TASK INSTRUCTIONS >>
- A) Decide whether each statement below agrees with the statement on Microdanza, answering yes or no and quoting the deciding words. (i) Lucio Fontana's cuts are named as the apex of the process in which the veil shows itself. (ii) The veil is said to have begun to show itself as such after the First World War. (iii) Reflecting on the archive is described as an easy operation.
- B) Carry on the statement on Microdanza from where it stops.

READING TEXT >>
********************
MICRODANZA BY PIETRO MARULLO

The desire to reflect and work on the idea of the archive, to put together a huge amount of images, was born in me. Images of Western culture. I felt that “tension there of holding together” would be my detonator.

I won’t hide the fact that this idea of reflecting on the archive is an almost impossible operation in itself. That is, it is impossible to synthesise or reduce to a single figure such a vast and heterogeneous subject, made up of opposing artistic currents, rethinks and points of discontinuity.
However, I seem to glimpse two common elements that echo underground rivers running through the great continent of Western art: I am referring to the concept of the veil and the figure of the woman.
It is undeniable that one of the most important issues in painting has always been “the veil” in the technical sense of “drapery” and in the symbolic-conceptual sense of “space of representation”.
From a historical perspective, it is precisely after the Second World War that the veil, i.e. the support of the image, began to “speak”, to show itself as such. So much so as to be defined as “violated” (Fontana, Burri, Klein, Kounellis, etc.). The apex of this process is without doubt Lucio Fontana’s cuts. Scholars such as Stoichita have not hesitated to compare Fontana’s cuts to the wounds on the side of Christ in the depictions of the Crucifixions, Passions, Pietà etc. So, the veil leads us, in this very quick meta-media reflection, to the concept of the wound.
What I am theoretically interested in establishing here is this concave aspect of the veil. Like a bas-relief in negative, where the wounds bring out a tension between the sacred and the profane. Between a here and elsewhere of representation.
********************
Page images with extracted text >>
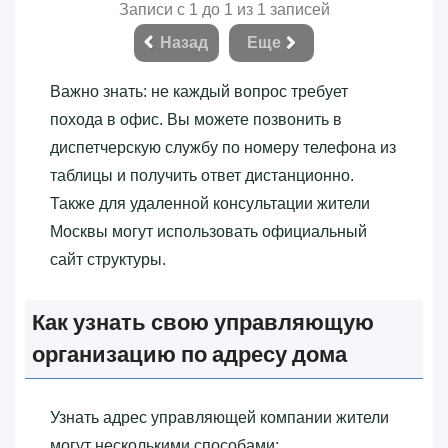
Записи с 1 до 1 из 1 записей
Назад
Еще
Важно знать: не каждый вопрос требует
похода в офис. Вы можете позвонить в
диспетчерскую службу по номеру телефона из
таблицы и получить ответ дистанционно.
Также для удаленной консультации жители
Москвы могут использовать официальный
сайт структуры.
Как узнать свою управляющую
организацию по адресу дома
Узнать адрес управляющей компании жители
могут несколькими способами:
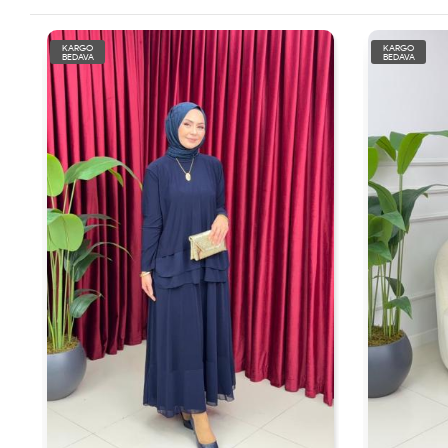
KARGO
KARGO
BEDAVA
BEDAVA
********************
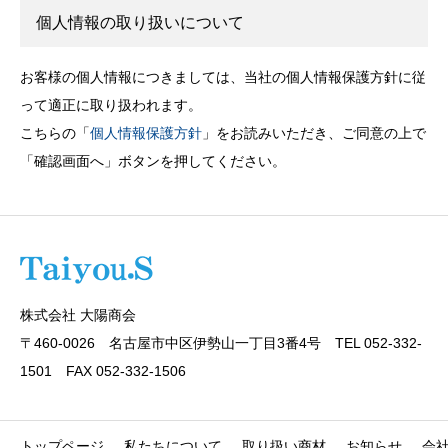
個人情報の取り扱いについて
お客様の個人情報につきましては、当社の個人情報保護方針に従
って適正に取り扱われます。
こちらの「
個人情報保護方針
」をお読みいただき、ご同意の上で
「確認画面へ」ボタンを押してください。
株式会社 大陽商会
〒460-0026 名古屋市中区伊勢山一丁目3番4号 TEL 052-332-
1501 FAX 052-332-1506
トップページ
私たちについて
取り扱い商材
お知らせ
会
********************
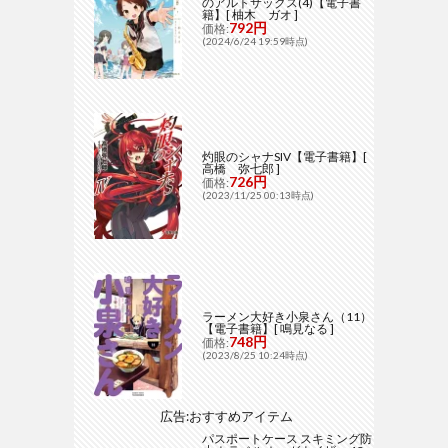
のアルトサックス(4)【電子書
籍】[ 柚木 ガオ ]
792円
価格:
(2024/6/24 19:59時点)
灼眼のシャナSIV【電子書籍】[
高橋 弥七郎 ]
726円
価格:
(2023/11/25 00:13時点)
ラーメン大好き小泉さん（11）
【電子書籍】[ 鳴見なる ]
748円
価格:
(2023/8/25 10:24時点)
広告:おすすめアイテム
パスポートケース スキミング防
********************
ANSWERS BY ITEM NUMBER >>
- A)
(i) Yes: "The apex of this process is without doubt Lucio Fontana’s cuts."
(ii) No: "it is precisely after the Second World War that the veil, i.e. the support of the image, began to “speak”"
(iii) No: "this idea of reflecting on the archive is an almost impossible operation in itself"

- B)
My choice is not to show the archive, but to mention it in the title of the micro-dance, thus leaving the spectator with a journey into his own inner archive.

In my opinion, the crux of the matter lies in the words of Hans Belting when he announces that: “The history of art as a discipline is not yet dead, it is its methods that are obsolete”, referring to Yves Klein’s operation of using the flame-thrower to literally “burn the image” making the productive act of the image (the burning), a performative act. A creative action.
Following this perspective, it is interesting for me to grasp a milestone of visual and performing art, that is, of representation: that of the wound.
My project is therefore a question to the spectator: what is the wound of Western culture?

For my MicroDanza I imagine a dancer-object device.
The object in question is a kind of cloth/veil that can have its own “drama of the matter”: to go from a two-dimensional dimension, like a background, to a three-dimensional dimension like a bas-relief and finally to reveal itself as a flag-standard.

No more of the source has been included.